Le Strombocactus disciformis est prisé pour une combinaison de caractères qu’aucun autre cactus ne peut reproduire. Le corps est un disque presque parfait, à demi enfoncé dans la paroi de la falaise dans la nature, formé de tubercules rhomboïdes imbriqués en spirale disposés selon un rapport de Fibonacci de 13:8 : la même approximation du nombre d’or qui régit les motifs des graines de tournesol et les coquilles de nautile. Aucun autre cactus mexicain ne reproduit cette géométrie spiralée exacte. Un spécimen issu de semis met 8 à 10 ans pour atteindre la taille de floraison depuis la graine, et durant cette décennie il croît à un rythme qui met à l’épreuve la patience du cultivateur ; à chaque saison, la plante durcit, s’aplatit et se densifie visiblement.

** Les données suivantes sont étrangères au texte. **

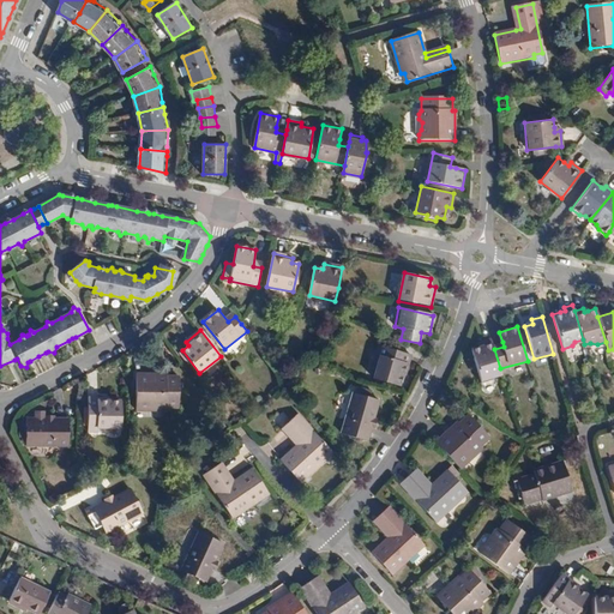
[(494,375),(501,373),(500,368),(494,349),(493,344),(491,338),(481,342),(482,344),(471,348),(482,383),(492,379),(494,375)]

La récompense au bout du compte est une plante exceptionnellement difficile à obtenir avec des documents, visuellement sans équivalent dans une collection, et le fruit direct de l’effort du cultivateur sur près d’une décennie. Les spécimens greffés fleurissent en 2 à 4 ans mais perdent le port aplati-discoïde caractéristique, tendant vers le globuleux et l’allongé ; les collectionneurs qui ont cultivé les deux formes valorisent systématiquement le disque lent issu de semis au-dessus de l’alternative greffée plus rapide. Le statut CITES Appendix I ajoute une dimension juridique : une plante documentée issue de semis provenant d’une source autorisée porte une valeur de provenance que les plantes non documentées ne peuvent égaler.